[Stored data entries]
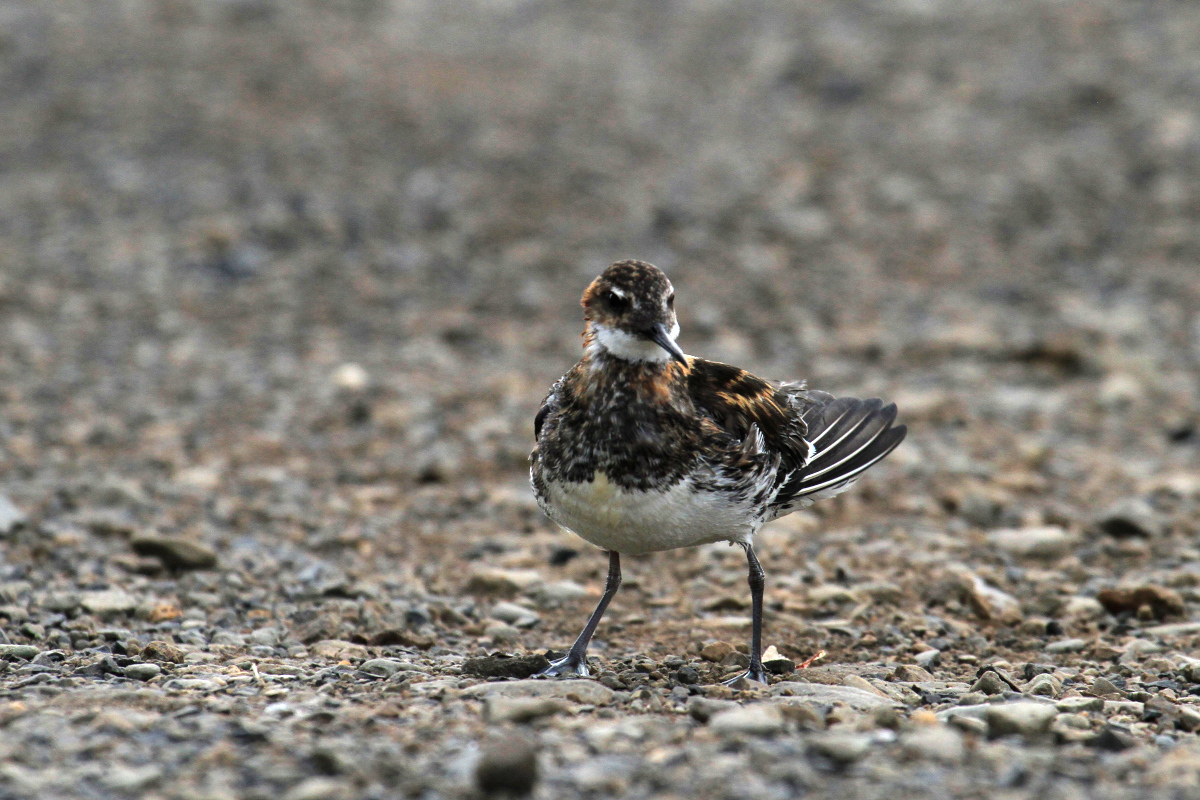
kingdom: Animalia
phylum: Chordata
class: Aves
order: Charadriiformes
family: Scolopacidae
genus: Phalaropus
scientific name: Phalaropus lobatus
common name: Red-necked phalarope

> Work required: Reproduce every line of the listing above word for word, omitting the pictures.

> Answer in full:
kingdom: Animalia
phylum: Chordata
class: Aves
order: Charadriiformes
family: Scolopacidae
genus: Phalaropus
scientific name: Phalaropus lobatus
common name: Red-necked phalarope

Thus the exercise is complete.